Is there a dilation/scaling "equivalent" of Wiener's Tauberian theorems?

Question

Given an even function $g\in L^2(\mathbb{R})$, if it is orthogonal to $\exp(-\alpha^2 x^2)$ for all $\alpha$ (really, this is only needed on an open neighborhood of $1$), then it is identically zero. This is easy to see since differentiating with respect to $\alpha$ brings down powers of $x^2$. Evaluating at $\alpha = 1$ then yields that $g$ is orthogonal to all $x^{2m}\exp(-x^2)$, however the even Hermite-Gauss functions are a basis for the even functions in $L^2(\mathbb{R})$ which the $x^{2m}\exp(-x^2)$ are a linear combination thereof.

Based on some of my own published work, this result extends to functions of the form $\exp(-x^{2n})$.

This has some marked similarity to Wiener's Tauberian theorems but with translations supplanted by dilations.
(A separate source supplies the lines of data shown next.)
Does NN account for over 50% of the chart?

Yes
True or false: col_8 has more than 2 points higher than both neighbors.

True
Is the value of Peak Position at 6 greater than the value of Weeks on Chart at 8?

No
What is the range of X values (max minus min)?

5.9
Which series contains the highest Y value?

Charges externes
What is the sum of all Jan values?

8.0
Likely there must be a condition on the function that is getting dilated (perhaps it must be even and nonzero everywhere?). Here would be a possible theorem statement:

Given sufficiently nice $f\in L^2(\mathbb{R}^+)$, if $g\in L^2(\mathbb{R}^+)$ is orthogonal to $f_{\alpha}$ for all $\alpha > 0$, then $g$ is identically 0, where $f_{\alpha}(x) = f(\alpha x)$.
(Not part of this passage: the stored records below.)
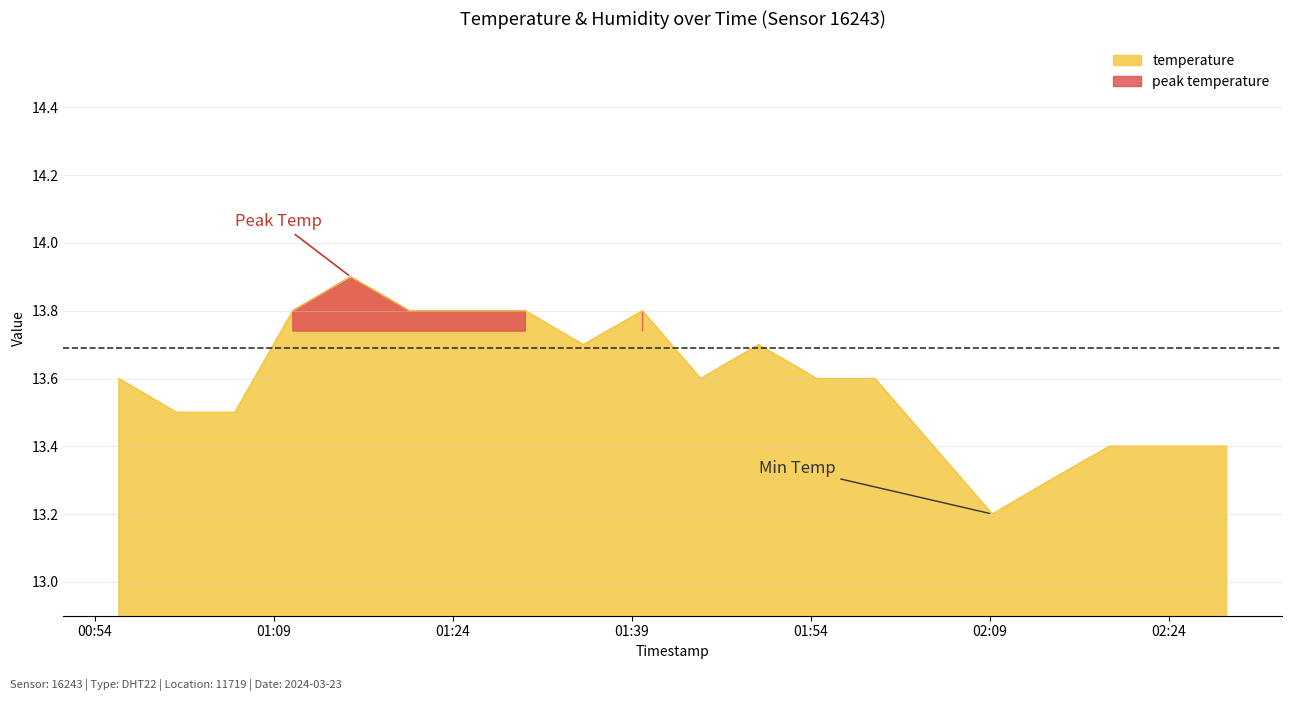

List the labels in order of value, largest first.

2024-03-23T01:15:26, 2024-03-23T01:10:35, 2024-03-23T01:20:21, 2024-03-23T01:25:12, 2024-03-23T01:30:04, 2024-03-23T01:39:53, 2024-03-23T01:34:56, 2024-03-23T01:49:37, 2024-03-23T00:56:00, 2024-03-23T01:44:46, 2024-03-23T01:54:30, 2024-03-23T01:59:22, 2024-03-23T01:00:51, 2024-03-23T01:05:43, 2024-03-23T02:04:17, 2024-03-23T02:19:01, 2024-03-23T02:23:58, 2024-03-23T02:28:50, 2024-03-23T02:14:03, 2024-03-23T02:09:12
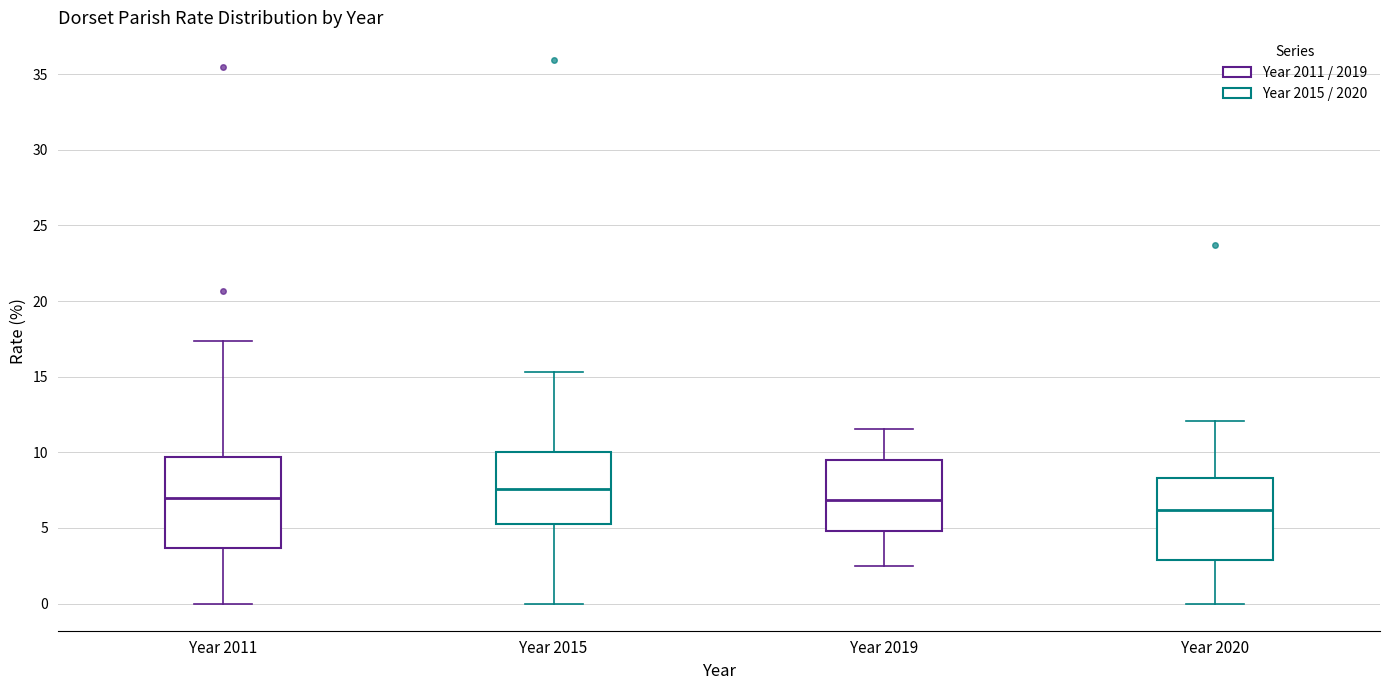

Reading left to right, read every box against the y-axis: the position of its median line, the range the box covers, and the ends of its whiskers. The values are not printed on the chart, so give them approximately, as read against the axis.

Year 2011: median 7.0, box 3.5 to 9.5, whiskers 0.0 to 17.5
Year 2015: median 7.5, box 5.0 to 10.0, whiskers 0.0 to 15.5
Year 2019: median 7.0, box 5.0 to 9.5, whiskers 2.5 to 11.5
Year 2020: median 6.0, box 3.0 to 8.5, whiskers 0.0 to 12.0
(I replaced even functions in $L^2(\mathbb{R})$ for functions on $L^2(\mathbb{R}^+)$ for ease of discussion and generality.)
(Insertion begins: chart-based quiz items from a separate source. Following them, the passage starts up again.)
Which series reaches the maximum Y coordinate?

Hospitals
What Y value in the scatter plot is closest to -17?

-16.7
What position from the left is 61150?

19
Is there any literature on dilation-based Tauberian theorems in this vein? The typical proof does not quite work in this setting since the Fourier inversion theorem pops out quite naturally with translations whereas no Fourier kernel appears in this case and the dilation turns into the inverse dilation further complicating matters.

Answer 1

This is maybe not the most satisfactory solution, but there is a way to reduce your setting to that of the original Wiener theorem.

To see how this is done, given $f \in L^2(\Bbb{R}_+)$, define $$ \widetilde{f} : \Bbb{R} \to \Bbb{C}, x \mapsto e^{x/2} \cdot f(e^x) . $$ By a standard change of variables, we see that $$ \int_{\Bbb{R}} |\widetilde{f}(x)|^2 \, d x = \int_{\Bbb{R}} e^x \cdot |f(e^x)|^2 \, d x = \int_0^\infty |f(y)|^2 \, d y , $$ so that the map $L^2(\Bbb{R}_+) \to L^2(\Bbb{R}), f \mapsto \widetilde{f}$ is well-defined and isometric (and in fact also surjective, i.e., unitary); in particular, this map preserves inner products.

Next, note that $$ \widetilde{f_\alpha} (x) = e^{x/2} \cdot f_\alpha (e^x) = e^{x/2} \cdot f(\alpha \, e^x) = \alpha^{-1/2} e^{ (x + \ln \alpha) / 2} \cdot f(e^{x + \ln \alpha}) = \alpha^{-1/2} (T_{\ln \alpha} \widetilde{f})(x), $$ where I use the usual notation $T_x f (y) = f(y - x)$ for the translation operator.

Finally, note that the condition $0 = \int_0^\infty f_\alpha(x) \, g(x) \, d x$ for all $\alpha > 0$ is equivalent to the condition $$ 0 = \int_{\Bbb{R}} \widetilde{f_\alpha} \, \widetilde{g} \, d x = \alpha^{-1/2} \int_{\Bbb{R}} (T_{\ln \alpha} \widetilde{f}) \cdot \widetilde{g} \, d x $$ for all $\alpha > 0$, and hence to the condition $$ \widetilde{g} \perp T_x \widetilde{f} \qquad \forall \, x \in \Bbb{R} . $$

From this, it is not hard to see that your property for $f$ holds if and only if $\{ T_x \widetilde{f} : x \in \Bbb{R} \}$ is a dense subspace of $L^2(\Bbb{R})$. By Wiener's theorem, this holds if and only if $\mathcal{F} \widetilde{f} \neq 0$ almost everywhere, with $\mathcal{F}$ denoting the Fourier transform. I don't think, however, that this last condition is straightforward to verify/recast in terms of $f$.